AH: I got involved because a contractor for musical theater “pit” musicians gave me a call one day asking if I wanted to go to Germany to play in the pit for the show. He found out about me from other saxophonists in New York City. It was pure luck that Amy and I ran into each other on that gig. It was ideal time for me to go because I had no ties keeping me from leaving the City for a few months. I had never been to Germany before and that was a place I curious about anyway.
JW: What’s the songwriting process like in this band? Melodic ideas or written ideas first?
AH: Amy and I write songs together and also collaborate with song writers as well. When it is just Amy and I, the whole process usually starts with a simple idea for a chorus or a verse that one of us will bring to the writing session. From there we brainstorm about the melody, harmony, groove, tone, and what the lyrics and song is generally about. On rare occasions one of us will come to the writing session with a complete song with lyrics. Whatever is presented will likely be dramatically different by the time the two of us are finished with it. Once we get the song completed, the next step is for me to arrange it for our band of three horns, three vocals, keys, bass, and drums. Amy always helps me figure out what to do about the back up vocal parts because writing for voices is a bit outside of my comfort zone. There are quite a bit of original songs and arrangements that have not made it to a second public performance because they didn’t vibe right with the audience. We figure the audience knows best in terms of what song is a “keeper” or destined for the “trash bin/recycle heap”.
In our collaborations with other song writers, our style of collaboration varies. With our friend Joe Kinosian who co-wrote “Clearly It’s Me” with us and Anna Marquardt, they wrote the majority of the song and then sent us a mp3 of them performing it with just voice and piano. Joe sent along the sheet music and then from there Amy and I worked on the groove, what the band wool be playing, and the finer vocal nuances Amy would use to taylor the song to her vocal style.
Recently, Amy and I collaborated with another song writer, Alex Forbes. We went to her apartment with a voice recorder, pen, paper.
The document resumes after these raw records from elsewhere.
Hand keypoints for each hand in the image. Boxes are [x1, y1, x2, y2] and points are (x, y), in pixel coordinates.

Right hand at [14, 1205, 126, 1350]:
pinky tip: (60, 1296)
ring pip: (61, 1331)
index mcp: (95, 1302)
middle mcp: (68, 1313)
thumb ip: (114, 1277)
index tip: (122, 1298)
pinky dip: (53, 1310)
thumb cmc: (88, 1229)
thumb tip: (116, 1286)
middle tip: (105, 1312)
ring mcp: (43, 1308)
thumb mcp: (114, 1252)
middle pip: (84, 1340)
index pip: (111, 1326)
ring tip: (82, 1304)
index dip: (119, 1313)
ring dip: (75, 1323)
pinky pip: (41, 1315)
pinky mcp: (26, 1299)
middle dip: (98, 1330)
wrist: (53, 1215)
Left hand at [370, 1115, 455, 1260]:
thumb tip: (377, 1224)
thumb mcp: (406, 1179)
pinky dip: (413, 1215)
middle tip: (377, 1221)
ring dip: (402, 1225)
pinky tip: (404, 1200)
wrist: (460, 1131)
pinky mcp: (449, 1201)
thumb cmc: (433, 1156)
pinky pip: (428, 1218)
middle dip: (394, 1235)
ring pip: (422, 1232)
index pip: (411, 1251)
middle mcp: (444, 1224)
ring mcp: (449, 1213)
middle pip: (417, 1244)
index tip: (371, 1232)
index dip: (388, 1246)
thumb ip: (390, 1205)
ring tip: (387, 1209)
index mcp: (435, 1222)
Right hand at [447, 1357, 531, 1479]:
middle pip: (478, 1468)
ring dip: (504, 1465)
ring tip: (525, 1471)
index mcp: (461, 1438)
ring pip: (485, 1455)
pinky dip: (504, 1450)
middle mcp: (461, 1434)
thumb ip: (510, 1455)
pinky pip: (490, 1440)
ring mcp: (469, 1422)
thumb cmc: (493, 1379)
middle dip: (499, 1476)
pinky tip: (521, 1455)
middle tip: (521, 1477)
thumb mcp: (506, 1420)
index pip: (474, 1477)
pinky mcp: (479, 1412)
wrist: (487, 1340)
We started the whole session by just talking about what was going on in each others lives and then narrowed the discussion down to what kind of song we were interested in writing through a “brainstorm” session. I presented a melody and lyric idea with only dozen words or so in length and then Amy and Alex piled on there ideas. One pizza and a 2 liter ginger ale later, we had one and a half verses and chorus down! We had to go our separate ways for the rest of the evening but by the time Amy and I woke up the next morning there was an email from Alex F. waiting for us that had a recording of her singing the bridge and the missing 2nd half of the 2nd verse.
So as you might guess, our songs get written in many different ways, sometimes in a day sometimes over many months. What is tricky about the whole process is that you never know exactly what you’re going to end up or when you’re going to get it!
JW: The song goes, “If I can make it there, I’ll make it anywhere. It’s up to you, New York!” You’re getting good attention in New York and playing top rooms. What’s the next step for Amy Lynn and The Gunshow?
AH: We’ve just completed the filming of our first music video for our song, “Clearly It’s Me”. This something we’ve never tried before and we’re very excited to see what our director for the video comes up with. The reason for making the video is so that we can turn more people on to our band. Being that we live in a visual world we thought it’d be worth shot at trying something like that.
We’ve scheduled a bunch more writing sessions. In the next year we would like to release a full length album of 9 to 12 songs that really capture the essence of what we do live.
In the realm of performing, we’re like every other band out there – we really are interested in playing more music festivals where we know we can get out in front of new listeners and hopefully win over some more Gunshow fans!